Oil was lifted Monday as news reports said two Libyan ports had halted oil loadings as a result of a shutdown of the Sharara oil field, the nation’s largest. Covid-19 lockdowns in China, meanwhile, have held the market back. “Clearly, the regional lockdowns that we are seeing have lasted longer than many were anticipating, and so this will have a bigger impact on oil demand in the short term.
This weaker demand helps to reduce the tightness that we are currently seeing in the market,” said Warren Patterson, head of commodities strategy at ING, in a note. West Texas Intermediate crude for May delivery fell 5.2% to settle at $102.56 a barrel on the New York Mercantile Exchange. June Brent crude, the global benchmark, dropped 5.2% to $107.25 a barrel on ICE Futures Europe.
Major currencies were mixed against the US dollar in European and US trade. The Euro rose from lows near US$1.0770 to highs near US$1.0810 and was near US$1.0790 at the US close. The
Aussie dollar fell from highs near US73.97 cents to lows near US73.50 cents and was near US73.75 cents at the US close. And the Japanese yen eased from 127.80 yen per US dollar to JPY128.96 and was near JPY128.88 at the US close.

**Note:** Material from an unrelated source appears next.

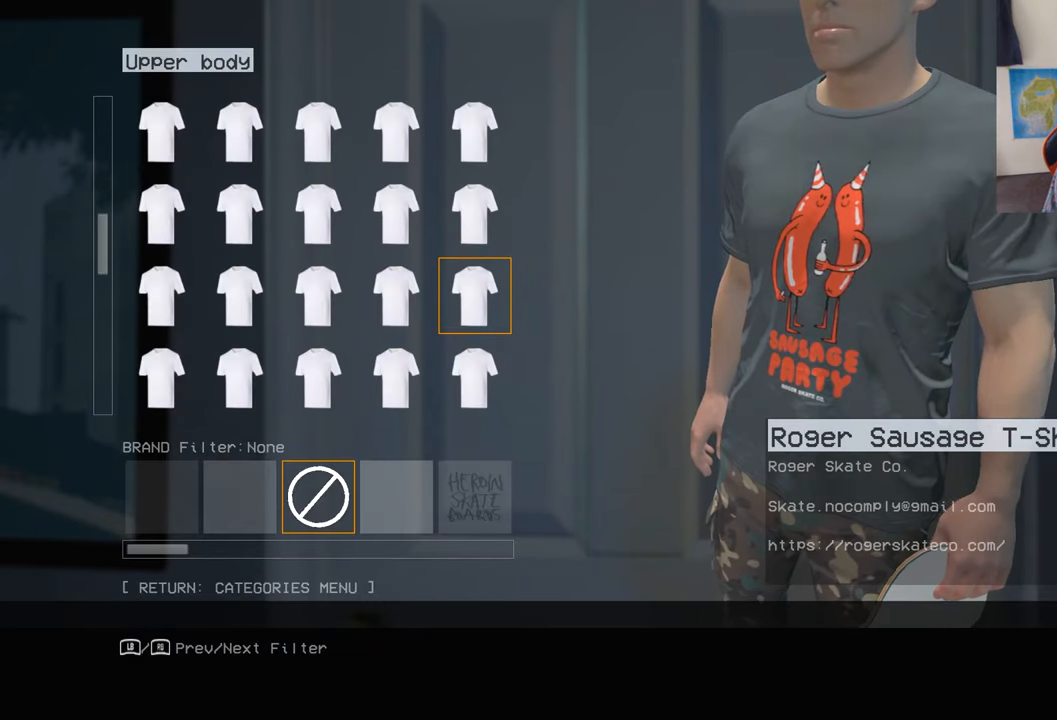
{"buttons": [], "left_stick": "center", "right_stick": "center", "events": [[50, "DPAD_UP", "up"]]}
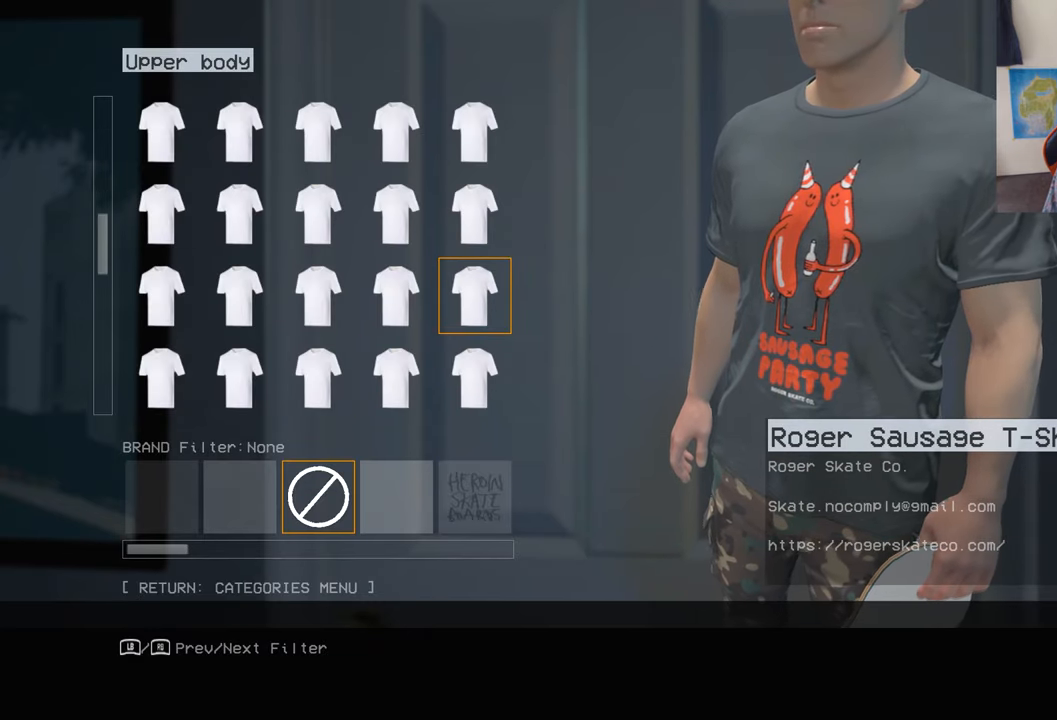
{"buttons": [], "left_stick": "center", "right_stick": "center", "events": []}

European sharemarkets were weaker on Tuesday. Rising bond yields and worries about the war in Ukraine weighed on investor sentiment. Defensive sectors like healthcare and consumer staples
led declines although energy rose by 0.5%. The pan-European STOXX 600 index lost 0.8%. The German Dax fell by 0.1% and the UK FTSE lost 0.2%. In London trade, shares of Rio Tinto fell by
1.1% and BHP shares fell by 0.5%.
Earlier Tuesday, Chinese stocks remained under pressure amid rising concerns over an economic slowdown in the second quarter. The benchmark Shanghai Composite Index inched down less than 0.1%, while the Shenzhen Composite Index slipped 0.1%. The tech-heavy ChiNext Price Index suffered the biggest drop, losing 1.4%. Consumer goods companies such as cosmetics makers, home appliance sellers and furniture firms led the downturn. Chip makers and electronics suppliers further weighed.
Hong Kong stocks fell sharply after returning from a long holiday weekend, with the benchmark Hang Seng Index shedding 2.3%. KGI Securities in a research note attributed the weakness to recent sluggish A share performance, China’s soft economic data for the first quarter, as well as rising U.S. Treasury yields. Japanese stocks were led higher by gains in electronics and auto stocks, as the USD/JPY hit a new 20-year high. The Nikkei Stock Average rose 0.7%. Investors remain focused on yen movements, ahead of the earnings season set to start later this week.